- [WORK INSTRUCTIONS] Among the lines below, tally those that hold "dans". Return the number and nothing more.

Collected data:
—————

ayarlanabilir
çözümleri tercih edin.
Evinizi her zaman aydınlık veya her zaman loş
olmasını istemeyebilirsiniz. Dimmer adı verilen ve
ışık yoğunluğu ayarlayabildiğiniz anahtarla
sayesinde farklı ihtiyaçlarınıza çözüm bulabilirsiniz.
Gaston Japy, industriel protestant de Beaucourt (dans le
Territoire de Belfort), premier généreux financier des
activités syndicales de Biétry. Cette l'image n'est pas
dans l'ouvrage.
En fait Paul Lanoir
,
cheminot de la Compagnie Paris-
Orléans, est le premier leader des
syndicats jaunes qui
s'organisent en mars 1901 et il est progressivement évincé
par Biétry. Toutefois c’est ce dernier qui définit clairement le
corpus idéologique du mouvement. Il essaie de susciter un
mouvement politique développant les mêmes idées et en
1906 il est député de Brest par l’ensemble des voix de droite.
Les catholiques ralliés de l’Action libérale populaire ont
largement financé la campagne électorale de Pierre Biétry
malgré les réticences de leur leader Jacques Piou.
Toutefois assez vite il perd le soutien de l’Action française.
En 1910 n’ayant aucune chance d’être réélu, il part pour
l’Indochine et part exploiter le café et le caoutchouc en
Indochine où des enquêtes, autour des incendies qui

—————

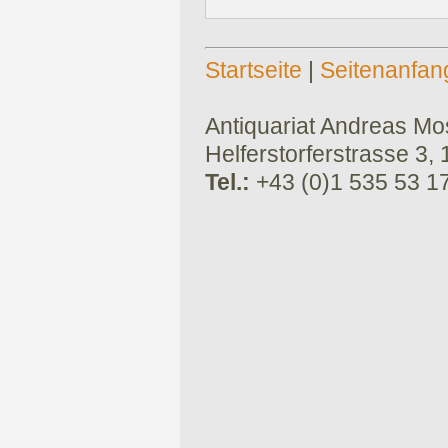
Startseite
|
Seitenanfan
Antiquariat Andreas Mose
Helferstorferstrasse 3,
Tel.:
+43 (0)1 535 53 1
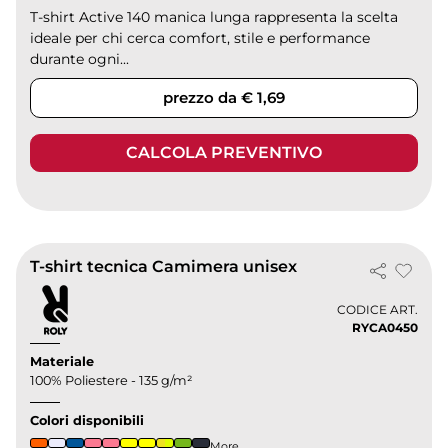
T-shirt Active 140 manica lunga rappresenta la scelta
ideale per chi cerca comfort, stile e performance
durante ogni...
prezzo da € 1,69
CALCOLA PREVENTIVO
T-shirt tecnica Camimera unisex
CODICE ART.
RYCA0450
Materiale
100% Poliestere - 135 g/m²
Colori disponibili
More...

—————

- [RESPONSE FOR THIS EXERCISE] 2